At 6 months of treatment there was no marked difference in the histological structure of the regenerated bone but the chondrocytes tended to be more mature forming clusters in a homogenous hyaline matrix with well-developed collagen on the contrary that control joints showed more organization of fibrous tissue and appearance of rounded chondrocytes forming a fibrocartilage that is incapable of withstanding the biomechanical environment of a loaded joint over time (Buckwalter et al., 2005; Murphy et al., 2003). Even if we did not see intraoperative bleeding, histomorpholgical analysis revealed repair tissue merging from the subchondral space, indicating a disruption of the subchondral bone plate. It was reported by Breinan and co-workers in the dog model that there is in fact a significant correlation between the depth of a chondral defect and reparative effect (Breinan et al., 1997).

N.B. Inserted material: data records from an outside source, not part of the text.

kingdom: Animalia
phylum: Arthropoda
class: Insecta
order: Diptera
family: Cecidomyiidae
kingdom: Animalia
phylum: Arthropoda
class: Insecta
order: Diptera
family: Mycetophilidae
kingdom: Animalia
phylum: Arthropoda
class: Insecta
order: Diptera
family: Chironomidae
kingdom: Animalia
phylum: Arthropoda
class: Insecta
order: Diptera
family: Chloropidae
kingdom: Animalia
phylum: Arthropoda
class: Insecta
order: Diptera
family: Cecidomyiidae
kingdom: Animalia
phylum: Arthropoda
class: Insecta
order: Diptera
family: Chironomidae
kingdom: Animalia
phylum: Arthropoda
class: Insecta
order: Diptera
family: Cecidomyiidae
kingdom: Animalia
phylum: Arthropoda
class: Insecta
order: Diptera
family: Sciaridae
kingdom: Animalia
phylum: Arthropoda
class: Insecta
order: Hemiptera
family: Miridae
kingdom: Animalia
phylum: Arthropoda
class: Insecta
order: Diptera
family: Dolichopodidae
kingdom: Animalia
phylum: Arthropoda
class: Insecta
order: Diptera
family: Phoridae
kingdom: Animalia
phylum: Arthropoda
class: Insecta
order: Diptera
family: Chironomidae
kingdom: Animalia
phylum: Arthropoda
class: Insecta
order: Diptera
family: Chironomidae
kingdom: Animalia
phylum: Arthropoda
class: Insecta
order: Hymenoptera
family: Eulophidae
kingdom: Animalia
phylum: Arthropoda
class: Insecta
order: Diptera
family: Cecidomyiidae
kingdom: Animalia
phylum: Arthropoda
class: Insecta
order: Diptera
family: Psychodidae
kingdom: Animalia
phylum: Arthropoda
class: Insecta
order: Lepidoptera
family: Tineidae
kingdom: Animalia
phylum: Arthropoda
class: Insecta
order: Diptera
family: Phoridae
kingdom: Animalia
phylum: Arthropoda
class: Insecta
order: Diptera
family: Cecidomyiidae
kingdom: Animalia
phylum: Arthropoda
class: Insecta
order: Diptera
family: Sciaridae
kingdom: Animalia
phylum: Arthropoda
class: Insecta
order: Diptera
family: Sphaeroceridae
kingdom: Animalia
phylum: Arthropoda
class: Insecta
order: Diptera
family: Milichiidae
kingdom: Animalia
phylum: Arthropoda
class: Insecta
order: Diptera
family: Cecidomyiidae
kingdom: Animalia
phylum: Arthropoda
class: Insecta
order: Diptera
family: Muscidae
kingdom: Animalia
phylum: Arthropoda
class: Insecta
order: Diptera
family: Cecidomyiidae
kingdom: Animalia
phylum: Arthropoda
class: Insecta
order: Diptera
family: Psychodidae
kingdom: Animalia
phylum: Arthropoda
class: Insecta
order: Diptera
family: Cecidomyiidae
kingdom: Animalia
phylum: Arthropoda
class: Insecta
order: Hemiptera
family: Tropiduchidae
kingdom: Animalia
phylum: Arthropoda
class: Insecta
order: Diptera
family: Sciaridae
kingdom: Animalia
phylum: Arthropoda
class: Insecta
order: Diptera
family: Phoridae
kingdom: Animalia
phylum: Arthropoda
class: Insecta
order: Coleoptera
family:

It was noticed that the mean histopathological scores of the treated group was better than the control group mean score in the 3 studied groups. It reflected the presence of less conspicuous degenerative injuries, assuming that Laser-activated SVF cells in the PRP vehicle stimulated the reparative process.
CONCLUSION
Taken together from all the previous findings and interpretation, this study demonstrated that the efficacy, safety and feasibility of a one-step surgical procedure for chondral cartilage regeneration using laser-activated adipose-derived stromal cells in PRP vehicle. Moreover, the freshly isolated adipose stromal cells are at least equal to cultured AD-MSCs to regenerate chondral and osteochondral defects. The isolation process of SVF following the enzymatic process and PRP preparation and photoactivation using low level laser was an easy procedure, not time consuming and with minimal contamination level. Low level laser irradiation could enhance the viability and proliferation of the stem cell properties of stem cells and hence can maximize the effect of AD-MSCs therapies.